La prudence est de mise quant à d’éventuels effets pervers de ce système ! Pour garder leur statut de « moindres prescripteurs » et les avantages financiers qui en découlent, les maisons médicales pourraient faire moins de prévention ou refuser les patients qui ont besoin de beaucoup de médicaments. « L’esprit scientifique » ou « l’idéalisme » des prescripteurs constituent de minces barrières contre les contraintes économiques d’un système.
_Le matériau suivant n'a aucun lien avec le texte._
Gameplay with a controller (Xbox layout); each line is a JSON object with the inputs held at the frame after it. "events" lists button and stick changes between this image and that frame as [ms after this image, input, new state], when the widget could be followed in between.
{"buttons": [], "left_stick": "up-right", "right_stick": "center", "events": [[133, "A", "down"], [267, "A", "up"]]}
Accepter la ristourne suppose donc d’en reconnaître et d’en supporter les contradictions (recevoir un bénéfice du fait même de soigner les plus pauvres) et d’accepter de perdre cet avantage pour éviter que cela ne conduise à refuser les patients « coûteux » ou à limiter les prescriptions en matière de prévention.

Une vision « pro domo »

Revaloriser les maisons médicales au forfait induit une désolidarisation avec les maisons médicales à l’acte qui ne bénéficieront pas de cet avantage financier alors que, professant la même philosophie des soins, les deux types de maisons médicales prescrivent probablement de manière comparable. Désolidarisation aussi avec l’ensemble de la médecine générale : nombre d’excellents prescripteurs hors maison médicale sont stigmatisés parce qu’ils sont immergés dans une statistique défavorable (l’idée de lier un bonus « bon prescripteur » à l’accréditation pose beaucoup de questions mais évite cet écueil). Il faut se méfier de créer par ce biais une « élite » des gens qui agissent « bien » et reçoivent, en échange des avantages financiers. Il est périlleux de se persuader que l’on fait toujours tout mieux que les autres (Wat wij doen, doen we beter)! Le conseil d’administration de la Fédération avait émis un début de questionnement à ce propos en suggérant que cet argent pourrait servir à soutenir un principe de solidarité, par exemple à financer une coopérative, à améliorer l’accessibilité aux médicaments ou la qualité des soins plutôt qu’à tomber dans le « pot commun » de chaque maison médicale ? Pour le comité d’éthique, la solidarité n’a de sens qu’à l’échelle de toute la population. Restreinte à la partie de la population inscrite au forfait, cette solidarité ressemblerait à un privilège.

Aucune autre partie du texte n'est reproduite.